-- START Records for this task --
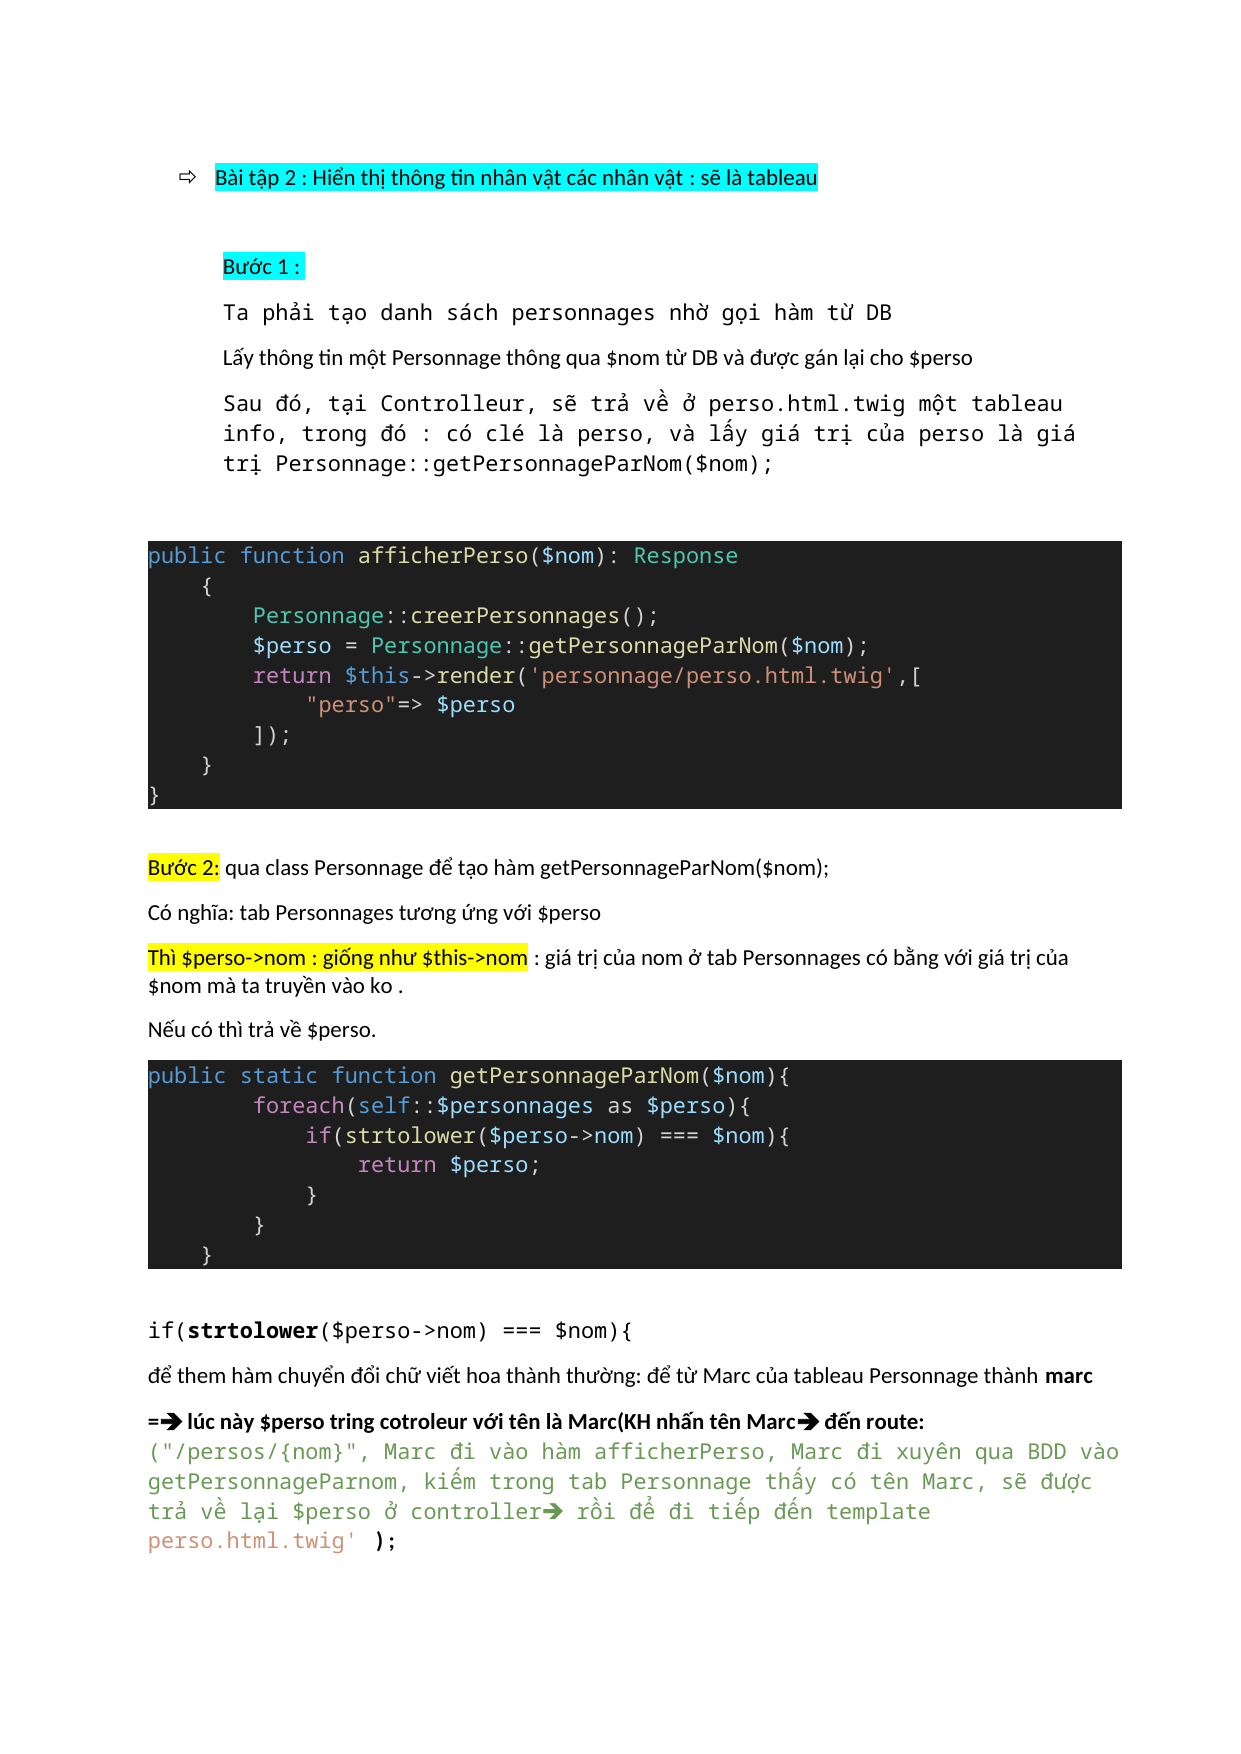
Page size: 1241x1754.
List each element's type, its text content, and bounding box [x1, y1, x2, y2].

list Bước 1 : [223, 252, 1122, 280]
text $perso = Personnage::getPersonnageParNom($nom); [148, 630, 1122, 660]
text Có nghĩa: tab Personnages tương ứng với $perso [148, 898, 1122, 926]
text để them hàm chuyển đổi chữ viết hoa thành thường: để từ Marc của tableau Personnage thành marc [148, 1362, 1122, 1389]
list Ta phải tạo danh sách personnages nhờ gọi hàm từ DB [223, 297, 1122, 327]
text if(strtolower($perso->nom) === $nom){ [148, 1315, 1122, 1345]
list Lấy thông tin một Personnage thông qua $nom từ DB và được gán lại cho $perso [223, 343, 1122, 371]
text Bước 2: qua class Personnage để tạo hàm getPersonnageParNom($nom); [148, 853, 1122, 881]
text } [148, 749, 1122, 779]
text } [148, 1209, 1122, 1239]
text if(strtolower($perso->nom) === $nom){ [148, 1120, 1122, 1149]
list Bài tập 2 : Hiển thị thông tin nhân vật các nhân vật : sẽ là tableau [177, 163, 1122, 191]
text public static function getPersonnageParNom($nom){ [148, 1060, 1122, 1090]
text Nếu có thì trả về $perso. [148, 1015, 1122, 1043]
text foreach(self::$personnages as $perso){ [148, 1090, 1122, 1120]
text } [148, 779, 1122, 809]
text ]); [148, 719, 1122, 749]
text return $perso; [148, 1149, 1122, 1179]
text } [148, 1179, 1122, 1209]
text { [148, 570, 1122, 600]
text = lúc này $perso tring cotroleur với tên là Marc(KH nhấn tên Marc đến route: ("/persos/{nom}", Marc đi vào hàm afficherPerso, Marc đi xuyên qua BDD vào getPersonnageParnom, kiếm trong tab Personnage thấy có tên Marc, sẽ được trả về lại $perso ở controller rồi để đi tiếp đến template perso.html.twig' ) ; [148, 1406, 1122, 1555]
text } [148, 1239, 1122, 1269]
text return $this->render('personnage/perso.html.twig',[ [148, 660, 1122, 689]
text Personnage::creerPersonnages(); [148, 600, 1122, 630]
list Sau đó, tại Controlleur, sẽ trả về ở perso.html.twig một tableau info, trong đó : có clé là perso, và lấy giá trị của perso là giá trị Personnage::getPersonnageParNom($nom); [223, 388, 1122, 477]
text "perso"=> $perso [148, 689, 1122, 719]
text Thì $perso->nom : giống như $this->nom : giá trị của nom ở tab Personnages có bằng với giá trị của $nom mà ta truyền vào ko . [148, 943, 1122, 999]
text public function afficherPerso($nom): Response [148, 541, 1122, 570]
-- END Records for this task --
Task: Could you write out the data from its start up to and including the line with "List each element's", swapping "type" for "category" and leaving everything else unchanged? Leave the pictures out of your answer.

Solution to this exercise:
Page size: 1241x1754.
List each element's category, its text content, and bounding box [x1, y1, x2, y2].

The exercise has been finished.